ABSTRACT

Interspersed with genealogical information, Hesiod’s Succession Myth presents the patriline Ouranos-Cronus-Zeus; most classicists believe the story was borrowed from West Asia. But Zeus derives from IE *Dyēus which, like Ouranos, means ‘Sky/Heaven’, and (to follow Dumézil) the cognate deity Dyu or Dyaus is incarnated in Bhīṣma, the classificatory paternal grandfather of Arjuna.

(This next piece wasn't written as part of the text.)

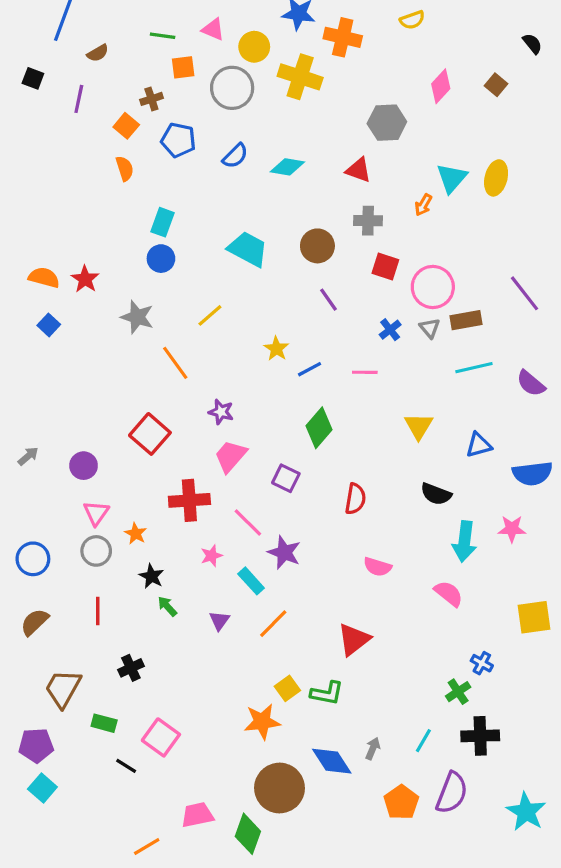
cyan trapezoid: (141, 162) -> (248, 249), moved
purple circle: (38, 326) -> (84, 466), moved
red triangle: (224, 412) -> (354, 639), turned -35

My first rapprochement links Bhīṣma’s stepmother’s father, Vasu Uparicara, with Ouranos; moreover, the birth of Vasu’s daughter Satyavatī parallels that of Ouranos’ daughter Aphrodite. But in other respects, Ouranos is paralleled by Grandfather Bhīṣma: each loses kingship and virility simultaneously, and each incurs the hostility of a female. Third, Bhīṣma resembles Zeus: each is the youngest in a set of siblings of whom the others, at birth, are drowned or swallowed by a parent; each supports the Losers in the Great War; and at some point, each is held off the earth (notably by arrows or flowers). Arjuna’s father Pāṇḍu resembles Cronus in that each violently interrupts a copulating couple, and the sons resemble each other as regards modes of fighting and multiple sexual unions. The numerous genealogically interlinked rapprochements imply an IE proto-narrative, probably extending over five generations like the Sanskrit, rather than three, like the Greek.